January was Radon Action Month, which put a spotlight on the health risks posed by elevated concentrations of radon in indoor air. Radon is a naturally occurring radioactive gas that is produced as the uranium which is present in soil, rock and water breaks down. As a recognized carcinogenic, the EPA estimates that exposure to radon gas is responsible for more than 20,000 lung cancer deaths a year.
Radon can enter our living spaces at any time in the year – for example through cracks in floors and walls, gaps around service pipes or through construction joints – and indoor air quality should therefore be tested regularly to ensure that indoor radon concentrations are below recommended levels.
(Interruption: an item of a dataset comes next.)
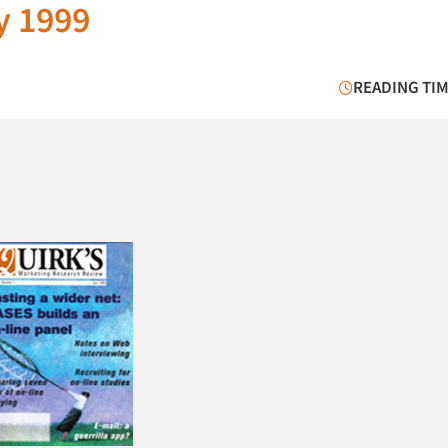
y 1999
READING TIM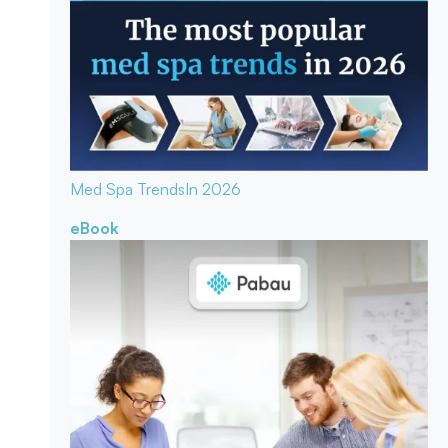
Med Spa Trends
In 2026
eBook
But, indoor radon levels tend to be highest in the winter months (followed by summer, with levels lowest in spring and fall), which means now is a good time to revisit radon risks at your property.
Why Cold Weather Exacerbates Radon Risks
As the cold winter weather begins to sweep the country, people are bundling up, closing their windows and doors, and spending more time indoors. As everyone seals up their homes and offices, ventilation is reduced and radon that may otherwise dissipate can be trapped to accumulate within the indoor space, creating significant health risks to occupants.
Additionally, the rate at which radon is drawn into indoor spaces increases in the winter. This is because the temperature ratio from the outside to inside affects the movement of air into and out of buildings, known as “stack effect”. Air pressure inside your home is usually lower than the pressure in the soil around your home’s foundation. During the winter, stack effect tends to be greater as the warm heated air (less dense) within the house rises and escapes to the colder air outside. As air escapes, the house has to replace the air to equalize pressure. The flow of air leaving the top of the building draws cold air in through the bottom. New air can come from the soil the house is built upon. Because of this difference in pressure, your house acts like a vacuum drawing in air through foundation cracks, plumbing pipe penetrations, sump pump pits, floor drains, crawlspaces and any other areas that have contact with the soil. This new air that enters can contain radon gas.
The timing of Radon Action Month is opportune, because not only are indoor radon gas concentrations likely to be higher during this season, it is also more easily detected in a closed environment. And, testing in winter can make things easier for radon field assessors too. One of the biggest challenges I encounter during multi-family testing is to ensure the “closed-house conditions” required for short-term radon tests. Tenants are much more likely to comply with the request to keep windows and doors closed for 12 hours prior to and during the testing in winter months than at other times of the year!
Radon Action Month – Addressing Radon Risks
In recent years, dozens of new state radon legislation have been filed in state legislatures to address radon concerns and protect occupants’ health. Increased radon awareness coupled with the support of legislation has had a big impact: radon testing and mitigation efforts have increased significantly in recent years. For example, when Illinois passed the Radon Awareness Act in 2007 demand for radon testing increasing by 300%. More recently in 2013, Minnesota saw a 400% increase in mitigation with a new radon awareness policy.
For property owners and managers, Radon Action Month is the perfect time to reconsider radon concerns. Radon assessments can be done easily and inexpensively, and many effective solutions are available to reduce radon levels to safe levels to protect occupants from health impacts, and protect themselves from regulatory action or ligation risks!